Probably -- but this is imprecise. Too many satisfy those needs _without_ religion; and too many believers fail to have those needs satisfied. I have met three people in the local depressive support group who had been in effect expelled by their church on the grounds that there must be something immoral about a person who can't find a cure for depression in Jesus.

For LBO purposes, though, I think there is a subtext (two can play the subtext-game) operative in the discussion of religion: the implication that Islamists can be rational and Islam is the enemy of the human race. But it is overwhelmingly obvious that there is NO necessary or direct relation between religion and political position, since one can find _all_ political positions represented within _any_ faith one chooses to name. And there are endless ways in which such believers connect their religious and political beliefs.

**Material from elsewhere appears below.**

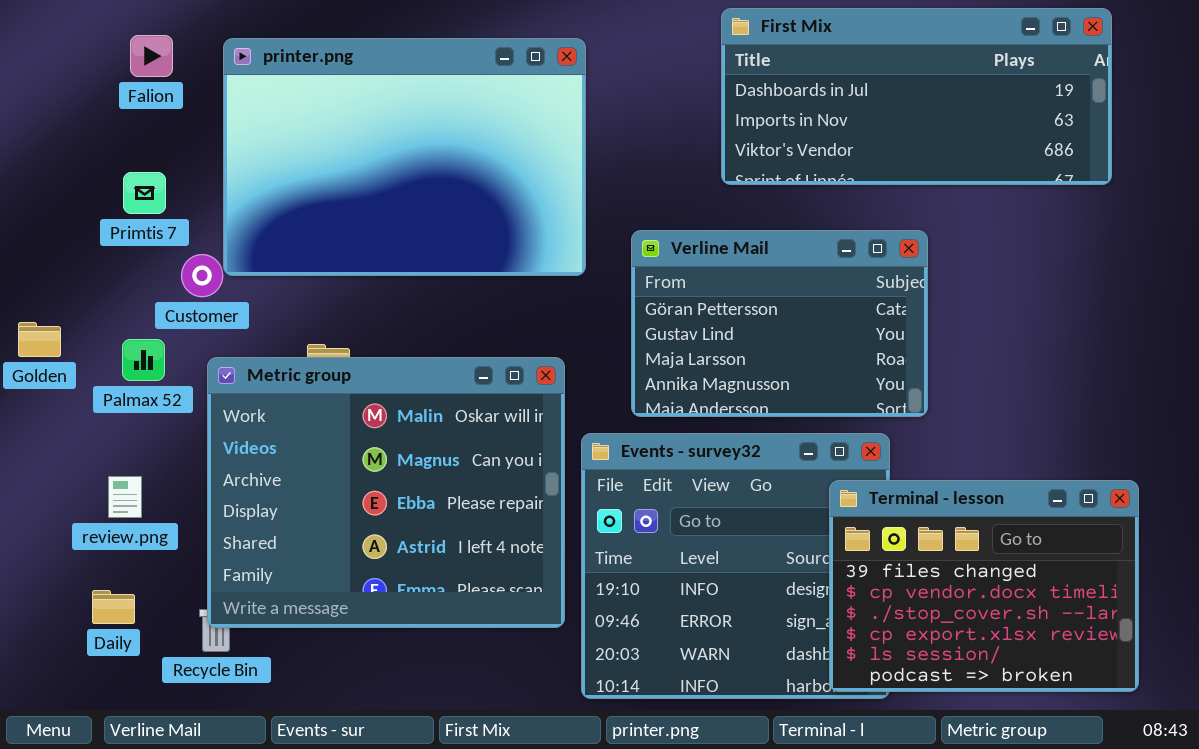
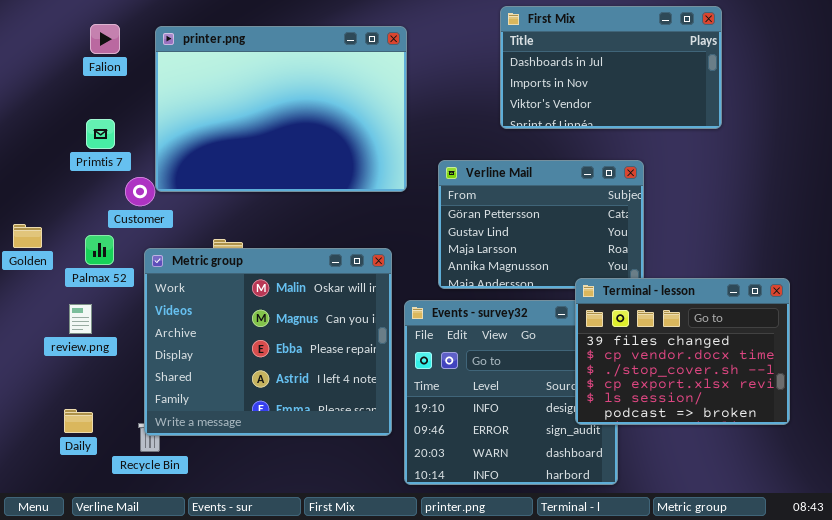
First Mix: [721,8,1112,185] -> [500,6,722,129], resized
review.png: [108,476,142,518] -> [69,304,92,334], moved
Terminal - lesson: [829,480,1139,692] -> [575,278,790,425], moved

Question for some future historian of early 21st c. u.s. culture: why did so many u.s. intellectuals feel that they _had_ to always make clear that they were for freedom everyplace, including particularly places far from their own experience? There is a moral purism operating amongst the exposers of Islamo-fascism that I just don't understand. I think I would connect with the anxiety of many always to show that they are above this or that musician or writer; _they_ wouldn't be caught dead listening to Springsteen.